Written task.
Put every non-blank line of the records below into a numbered list, omitting the pictures.

Exercise data.

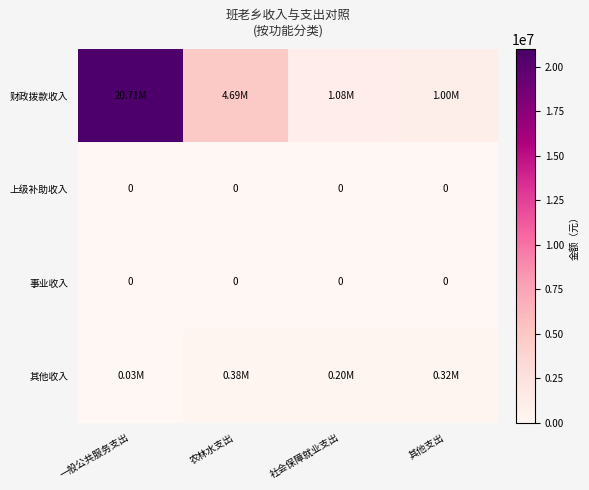

Which series has the largest total across all categories?

财政拨款收入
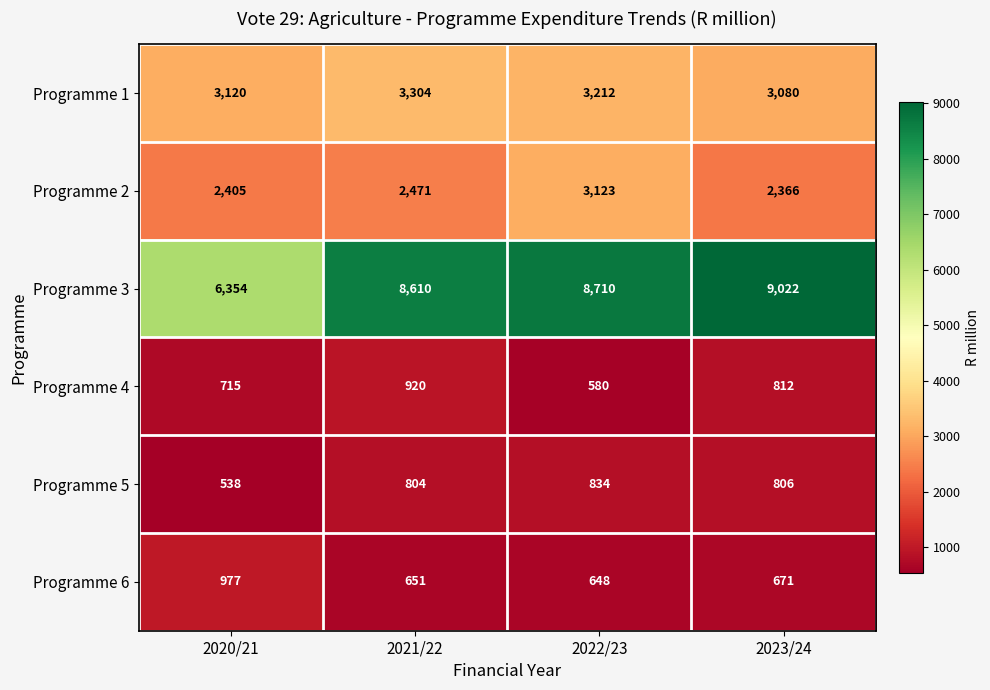

The value of Programme 1 at 2022/23 is 3212. True or false?

True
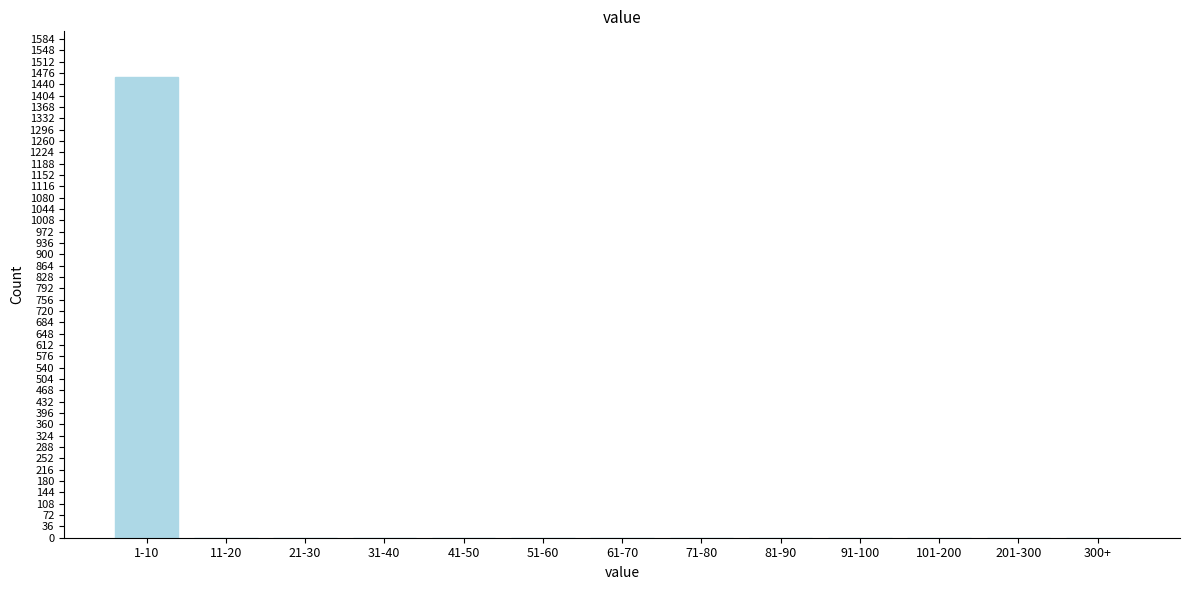

Reading left to right, what are all the values shown in this chart?

1-10=1462	11-20=0	21-30=0	31-40=0	41-50=0	51-60=0	61-70=0	71-80=0	81-90=0	91-100=0	101-200=0	201-300=0	300+=0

Result for this exercise.
1. Which series has the largest total across all categories?
2. 财政拨款收入
3. The value of Programme 1 at 2022/23 is 3212. True or false?
4. True
5. Reading left to right, what are all the values shown in this chart?
6. 1-10=1462	11-20=0	21-30=0	31-40=0	41-50=0	51-60=0	61-70=0	71-80=0	81-90=0	91-100=0	101-200=0	201-300=0	300+=0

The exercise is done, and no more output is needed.